Monday 16 January 2012

Unexpected items in the Bagging Area

Last night's pre-bed noodlings wove their magic, as they are sometimes wont to do, and I woke up this morning with a fully-formed new song on my lips. Now, I'm waiting for the delivery of one or two items for the impending tour, but unless the Man from Parcelforce ends up doing a sterling impersonation of the Man from Porlock, it's pretty much in there, and I'm rather pleased with it.

It's still rough, and needs considerable panel-beating, but it has the potential to be a cracking little number - kind of late 50's Sinatra in style. Probably one in ten songs I write get the kind of thumbs-up I gave this one.

What I found interesting about it, however, was that my first reaction was: "There's no way I'm putting this one out as a 'weekly freebie'. I'm saving this one."

So, I'm beginning to change my Quality Control perameters; the reject bin has been relabelled the Giveaway Bucket, and those diamonds in the rough are being filtered away to safety.

The implications of this are manifold. Would I only release the B-stock if they weren't freebies? Am I in the proper position to judge what's a good song and what isn't, even when I wrote them? What am I going to do with the A-stock? If I only release the seconds, will people think that's the best I can do? Does that matter?

I don't have the answers; I'm just ruminating out loud really. I don't even think I'm trying to make a specific point - I just thought it was an interesting development.

Another interesting development leads me to concede at least one point. The sudden need to come up with a new, original song - as well as at least one new piece of writing - every week has stimulated creative muscles long-since withered and ossified. I'm noting down ideas I would have previously allowed to slip back out of my mind, and my ears and imagination are more open. If it continues in this way, I think it likely I'll be a far better songwriter this time next year than I am currently, and possibly more creative, self-disciplined and productive in general.

Of course, the recipients of the freebies may not necessarily directly feel that benefit. We're back to the implications of the internal Quality Control Inspector. We'll have to see how it pans out.

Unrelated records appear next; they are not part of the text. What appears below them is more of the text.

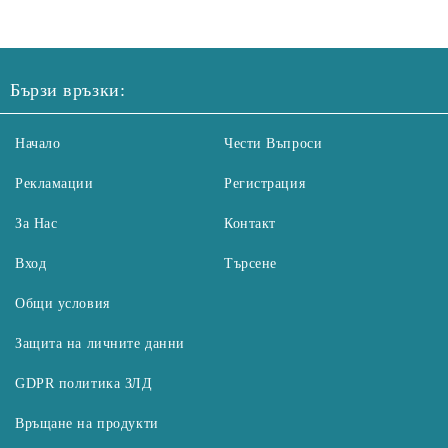
Бързи връзки:
Начало
Чести Въпроси
Рекламации
Регистрация
За Нас
Контакт
Вход
Търсене
Общи условия
Защита на личните данни
GDPR политика ЗЛД
Връщане на продукти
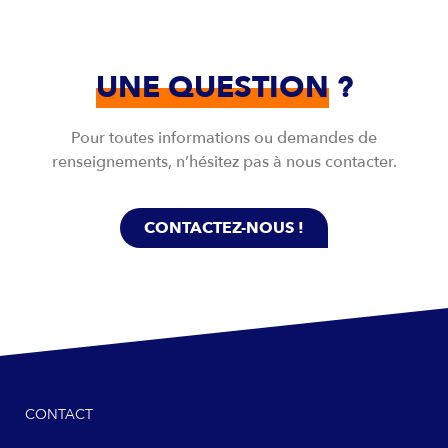
UNE QUESTION
?
Pour toutes informations ou demandes de
renseignements, n’hésitez pas à nous contacter.
CONTACTEZ-NOUS !
CONTACT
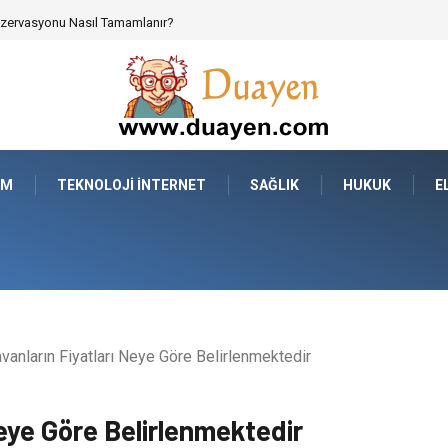
 Parçalarının Modüler Transferi
AM
TEKNOLOJI İNTERNET
SAĞLIK
HUKUK
E
vanların Fiyatları Neye Göre Belirlenmektedir
Neye Göre Belirlenmektedir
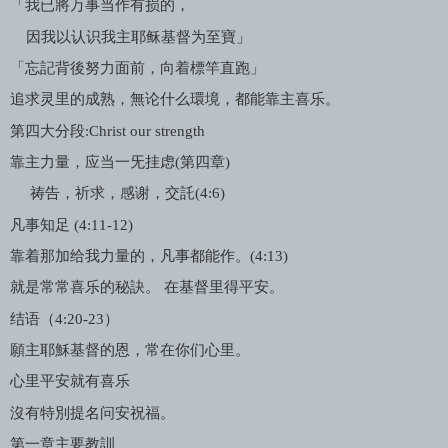
「我已將万事当作有损的，
因我以认识我主耶稣基督为至寶」
「忘記背後努力面前，向着標竿直跑」
追求灵里的成熟，無论什么環境，都能靠主喜乐。
第四大分段
:Christ our strength
靠主力量，应当一旡挂虑
(
第四章
)
祷告，祈求，感谢，交託
(4:6)
凡事知足
(4:11-12)
靠着那加给我力量的，凡事都能作。
(4:13)
就是常常喜乐的秘訣。 在基督里得平安。
结语（
4:20-23
）
願主耶穌基督的恩，常在你们心里。
心里平安就有喜乐
沒有特別提名问安祝福。
第一章主要教訓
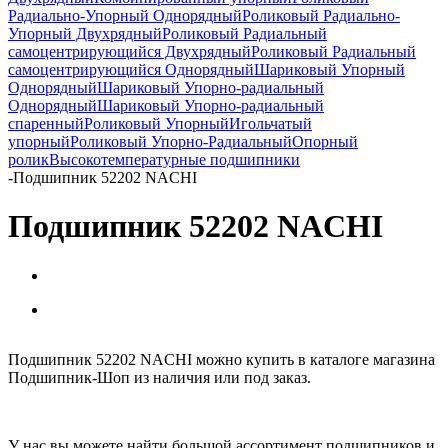
Радиально-Упорный Однорядный
Роликовый Радиально-
Упорный Двухрядный
Роликовый Радиальный
самоцентрирующийся Двухрядный
Роликовый Радиальный
самоцентрирующийся Однорядный
Шариковый Упорный
Однорядный
Шариковый Упорно-радиальный
Однорядный
Шариковый Упорно-радиальный
спаренный
Роликовый Упорный
Игольчатый
упорный
Роликовый Упорно-Радиальный
Опорный
ролик
Высокотемпературные подшипники
-
Подшипник 52202 NACHI
Подшипник 52202 NACHI
Подшипник 52202 NACHI можно купить в каталоге магазина
Подшипник-Шоп из наличия или под заказ.
У нас вы можете найти большой ассортимент подшипников и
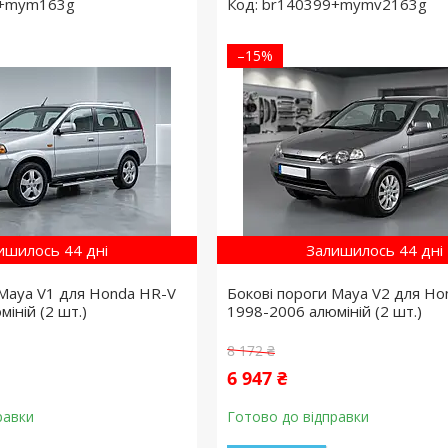
9+mym163g
br140399+mymv2163g
–15%
ишилось 44 дні
Залишилось 44 дні
 Maya V1 для Honda HR-V
Бокові пороги Maya V2 для Ho
іній (2 шт.)
1998-2006 алюміній (2 шт.)
8 172 ₴
6 947 ₴
равки
Готово до відправки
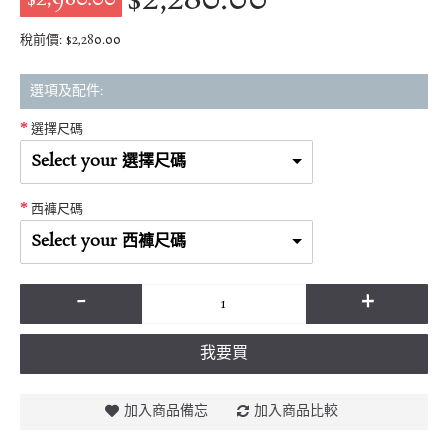
稅前價: $2,280.00
選項及配件:
選擇尺碼
Select your 選擇尺碼
西褲尺碼
Select your 西褲尺碼
-
+
我要買
加入商品備忘
加入商品比較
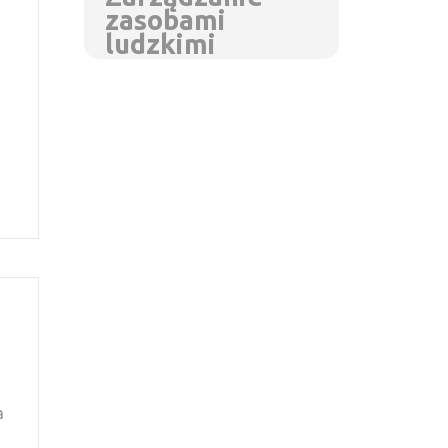
zasobami
ludzkimi
?
a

The final interesting point is raised by the notion of cheating. It would be very easy to cheat at this, and I'm sure when my schedule is ramped up to fever pitch later in the year it may be very tempting, but I find I have no desire to do that. I've got notebooks going back years, containing literally hundreds of songs that have never seen the light of day. It would be all too easy on a busy week to pull one of those out of the bag. But I won't. Partly, I won't because cheating this challenge would be cheating myself, and would weaken, even if only in my mind, the principle that has driven me to do this. Partly, I won't because the vast majority of those songs are bloody awful, which is why they've never seen the light of day in the first place. Anything I'd consider good enough to use, or even to cannibalise, I'd rather put somewhere else than in the weekly freebie bin. So I won't cheat.

Anyway, stuff to do. I'll probably do the next song on Thursday - it's always a good day for it. It probably won't be called '50 Ways to Leave Your Mother' as someone suggested - the Quality Control Inspector wouldn't stand for it.